Nebraska has always been the beef state, but it is rapidly becoming the dairy state, at least in terms of dairy heifer development. Operations in Oshkosh, McCook, Wynot and a new Marshland Acres facility near Hershey, in Lincoln County show how quickly this industry can grow in the right place. And Nebraska is the right place. “We are from Wisconsin, but we see how much better dairy heifers grow in this climate,” said Marty Weiss, owner of Marshland Acres. “The climate is great, feedstuffs are high quality, water is good and plentiful and there is plenty of space.”
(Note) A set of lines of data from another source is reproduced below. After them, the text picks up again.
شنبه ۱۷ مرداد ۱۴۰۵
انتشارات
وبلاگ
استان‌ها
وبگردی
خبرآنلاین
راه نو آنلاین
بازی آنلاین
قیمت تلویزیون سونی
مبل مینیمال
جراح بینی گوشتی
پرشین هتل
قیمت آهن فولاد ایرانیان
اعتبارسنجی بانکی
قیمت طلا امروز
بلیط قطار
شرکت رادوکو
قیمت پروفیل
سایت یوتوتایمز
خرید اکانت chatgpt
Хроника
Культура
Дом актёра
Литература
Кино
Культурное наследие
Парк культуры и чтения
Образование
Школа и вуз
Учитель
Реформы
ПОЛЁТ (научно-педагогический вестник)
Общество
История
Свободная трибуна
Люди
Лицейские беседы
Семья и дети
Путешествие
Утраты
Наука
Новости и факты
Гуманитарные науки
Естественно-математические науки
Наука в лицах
Marshland Acres is based out of Durand, Wisconsin before purchasing a medium sized feedlot near McCook, NE. They renovated the facility and made it into a high-quality dairy heifer development facility. Heifer raising facilities typically take in calves at about 4 months of age, raising them to breeding age, breeding them and then send them back to their home herds a few months before calving. The Marshland McCook operation generated such great results for the Weiss family and for the dairies they served that they quickly ran out of room and need to expand.
Through mutual acquaintances they met Kirk Olson and developed a partnership to raise heifers in the Olson Family feedlot. This new facility will allow them to grow to 30,000 head. They recently completed the move into the Lincoln County location with about 5,000 head of heifers and are actively looking for more.
Lincoln County has embraced the Marshland operation as added economic activity in the county. “We’re very pleased that Marshland Acres recognized the unique opportunities of the North Platte / Lincoln County area with their recent partnership with Olson Farms at their Hershey location.” Said Gary Person, North Platte Area Chamber President. “It serves as a great opportunity for the company to continue to grow and expand here. Their operation brings additional diversity to our agriculture business family targeting a producer feeder system for the milk industry. The agriculture economic impact on the North Platte region is very significant and the Marshland operation is adding additional investment and employment opportunities here that is very much welcome. They also are good corporate neighbors reaching out to our organization to become a member of our Chamber of Commerce and Economic Development Corporation, supporting all the things we do to help grow our local economy. Those are the kind of neighbors you want in your community.”
A recent trend has been for dairies to raise their heifers off-site. This allows dairies with limited space or labor to focus on milking cows and let other professionals raise and breed the heifers. According to Marty Weiss getting these heifers off to a good start sets them up to more productive long term and that is something dairy farmers are willing to invest in. It also creates opportunity for folks like the Weiss’. Besides Marty and his wife Mary, their son and daughter-in-law, Bronson and Louise are also involved in the business.
“We are a family business and we have a great team of employees and consultants,” said Marty. “This allows us to focus on one thing, raising great heifers that are productive and profitable while allowing the dairy farmers to focus on milking. It’s a win-win.”
Sending heifers to Nebraska has given some out-of-state dairy farmers a look at what dairying in Nebraska would look like. Nebraska has land, water, space, feedstuffs and infrastructure for the entire industry to grow. “Heifer develop has given Nebraska a way to grow the industry while we continue to work on adding processing capacity,” said Kris Bousquet, Executive Director of Nebraska State Dairy Association. “The first processor to build in the state is going to find excellent dairy farms waiting to supply them with high quality milk and communities willing to support the farmers and the processors.”
Nebraska is a great place to dairy and the quick growth in heifer development is just one indicator of how quickly the industry could grow here.